Foto do mês (Edição de junho de 2024): Hora dourada



Escrever sobre o pôr do sol é tão difícil quanto fotografá-lo. É tão comum, corriqueiro, banal. Tão certo de que vai acontecer que as lentes apontam para o outro lado. Preferem a iluminação da hora dourada, a luz suave, os contrastes balanceados. 

 

É tão efêmero, monocromático e pontual que tem até quem chame de “ordinário”. Às vezes até dizem “hoje o pôr do sol foi bonito”,  como se os outros fossem feios. 

 

Quando toca no horizonte, uma parte do planeta esfria, silencia e se esconde. Mas há outra parte que aquece e desperta. E luta para sobreviver enquanto é dia. 

 

E se o sol fosse como as sempre-vivas*, cuja cor dourada resiste ao tempo? Nos pólos ele até aguenta, incansável, por meses. Mas depois precisa de outros tantos meses, de sono profundo, para se recuperar lentamente.

 

A resistência ao tempo é relativa. Algum dia, o dourado do sol e das sempre-vivas vai se apagar para sempre. Nesse dia, as lentes não apontarão para nenhum lado, não haverá contraste e fotografar o pôr do sol, as sempre-vivas e a paisagem sob a luz dourada não será mais possível. 

 

Enquanto o tempo resiste, fotografar o ordinário é tão difícil e bonito quanto escrever sobre isso.

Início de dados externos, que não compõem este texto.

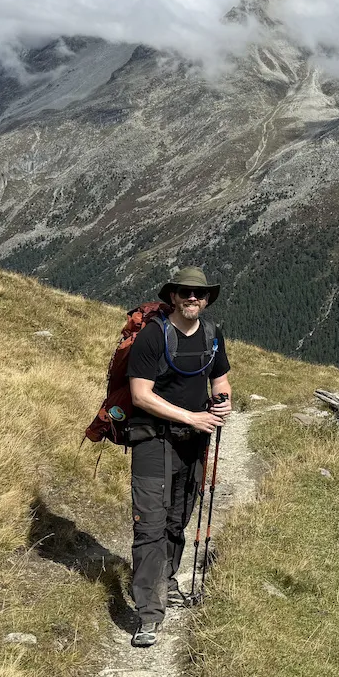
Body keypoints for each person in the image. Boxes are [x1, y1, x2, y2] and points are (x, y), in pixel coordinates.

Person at [125, 266, 231, 647]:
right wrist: (193, 416)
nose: (192, 299)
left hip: (193, 444)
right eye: (185, 293)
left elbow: (219, 378)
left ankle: (166, 580)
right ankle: (149, 614)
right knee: (149, 527)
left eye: (199, 294)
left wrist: (223, 401)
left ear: (206, 300)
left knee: (177, 520)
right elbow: (140, 395)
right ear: (172, 296)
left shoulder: (212, 333)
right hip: (153, 442)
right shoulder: (153, 336)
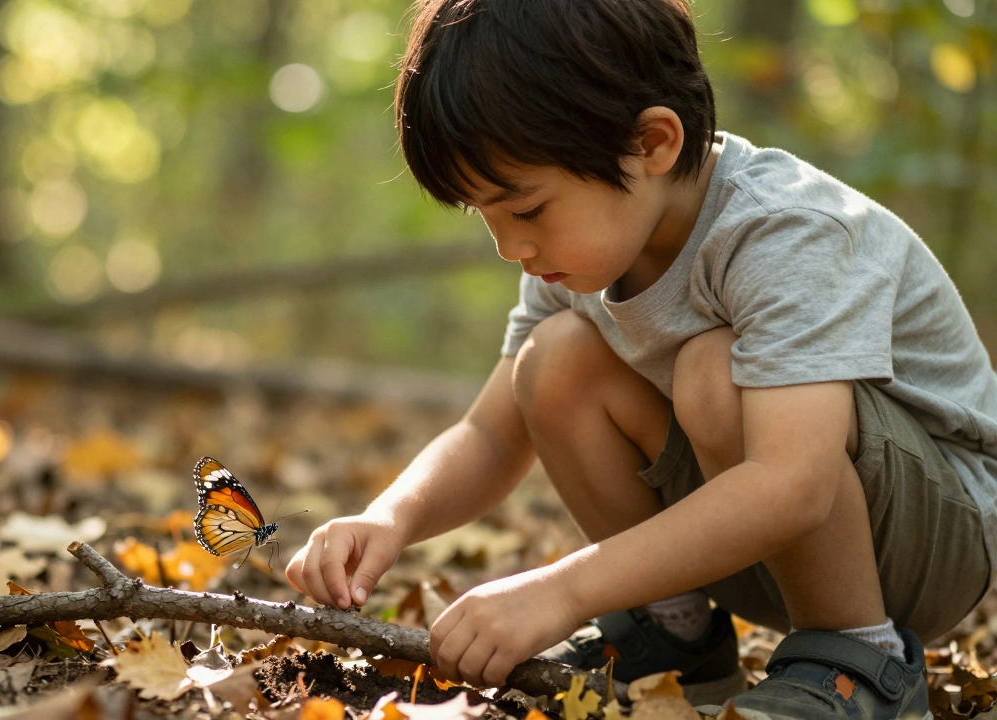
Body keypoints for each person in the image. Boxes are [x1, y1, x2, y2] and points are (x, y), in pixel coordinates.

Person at [284, 0, 996, 717]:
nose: (510, 248)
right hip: (765, 536)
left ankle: (860, 661)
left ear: (652, 143)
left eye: (525, 209)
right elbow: (492, 433)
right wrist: (389, 520)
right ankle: (676, 638)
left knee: (716, 373)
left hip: (934, 544)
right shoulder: (584, 258)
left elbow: (794, 484)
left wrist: (562, 590)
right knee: (553, 359)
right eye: (484, 215)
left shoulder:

*Sempre viva é um nome popular de plantas de várias famílias botânicas, e é uma das plantas icônicas do Cerrado. Em alguns lugares, como na Chapada dos Veadeiros, também são conhecidas como “chuveirinho”, ou “capim-dourado” no Jalapão. Uma característica importante das sempre-vivas é que, após colhida, não perdem sua cor e, por isso, são muito utilizadas para ornamentação e fabricação artesanal de utilidades como chapéus e bolsas. Na Serra da Canastra, onde essa foto foi feita, são chamadas “sempre-viva” as plantas da espécie Paepalanthus elongatus, da família Eriocaulaceae. Porém há cerca de 20 espécies do mesmo gênero somente na região da Canastra, e talvez algumas outras ainda por serem descritas e potencialmente ameaçadas de extinção pela perda de habitat.